List every line of the data that contains the word "label".
--- begin Records to process ---
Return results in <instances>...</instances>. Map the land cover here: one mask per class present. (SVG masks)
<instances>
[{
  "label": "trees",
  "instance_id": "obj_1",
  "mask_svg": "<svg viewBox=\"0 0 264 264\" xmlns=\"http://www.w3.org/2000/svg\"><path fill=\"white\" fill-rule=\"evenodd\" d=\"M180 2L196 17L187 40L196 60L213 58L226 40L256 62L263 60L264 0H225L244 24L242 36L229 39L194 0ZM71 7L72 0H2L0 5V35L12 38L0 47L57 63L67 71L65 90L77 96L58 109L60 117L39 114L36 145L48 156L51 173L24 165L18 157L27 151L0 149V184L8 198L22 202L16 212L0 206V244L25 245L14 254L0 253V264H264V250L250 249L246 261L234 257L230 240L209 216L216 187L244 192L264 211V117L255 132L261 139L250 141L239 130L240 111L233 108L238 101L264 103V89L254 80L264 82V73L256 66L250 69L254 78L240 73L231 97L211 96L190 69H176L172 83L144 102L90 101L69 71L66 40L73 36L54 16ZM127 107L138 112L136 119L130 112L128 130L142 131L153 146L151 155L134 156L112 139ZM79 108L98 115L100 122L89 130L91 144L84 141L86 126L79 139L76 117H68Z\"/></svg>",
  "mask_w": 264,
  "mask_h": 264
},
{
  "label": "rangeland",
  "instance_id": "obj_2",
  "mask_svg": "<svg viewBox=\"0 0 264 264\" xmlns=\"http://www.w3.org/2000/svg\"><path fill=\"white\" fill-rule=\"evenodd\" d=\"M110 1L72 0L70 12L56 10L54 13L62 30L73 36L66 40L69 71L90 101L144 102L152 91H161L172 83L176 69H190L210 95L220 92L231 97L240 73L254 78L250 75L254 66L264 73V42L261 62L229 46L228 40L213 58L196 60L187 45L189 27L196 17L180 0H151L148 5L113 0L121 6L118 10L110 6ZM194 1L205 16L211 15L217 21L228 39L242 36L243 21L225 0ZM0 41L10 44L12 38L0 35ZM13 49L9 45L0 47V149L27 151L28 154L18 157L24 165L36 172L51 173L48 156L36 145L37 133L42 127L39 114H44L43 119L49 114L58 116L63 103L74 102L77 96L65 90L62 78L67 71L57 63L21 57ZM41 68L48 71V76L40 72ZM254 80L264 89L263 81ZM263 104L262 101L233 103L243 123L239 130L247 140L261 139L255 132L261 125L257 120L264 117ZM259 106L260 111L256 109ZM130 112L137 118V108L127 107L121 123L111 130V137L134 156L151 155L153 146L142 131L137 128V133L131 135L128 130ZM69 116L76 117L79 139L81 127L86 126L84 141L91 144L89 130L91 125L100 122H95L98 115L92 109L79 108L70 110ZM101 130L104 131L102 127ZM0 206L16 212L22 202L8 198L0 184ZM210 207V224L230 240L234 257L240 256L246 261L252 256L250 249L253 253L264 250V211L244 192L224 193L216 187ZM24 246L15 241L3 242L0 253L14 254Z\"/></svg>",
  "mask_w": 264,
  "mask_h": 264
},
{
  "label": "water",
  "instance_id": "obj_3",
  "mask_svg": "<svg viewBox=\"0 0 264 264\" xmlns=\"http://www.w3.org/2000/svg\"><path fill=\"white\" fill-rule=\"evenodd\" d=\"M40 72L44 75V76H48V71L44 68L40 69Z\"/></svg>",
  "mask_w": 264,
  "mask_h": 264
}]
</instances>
--- end Records to process ---
_Result of the task_.
  "label": "trees",
  "label": "rangeland",
  "label": "water",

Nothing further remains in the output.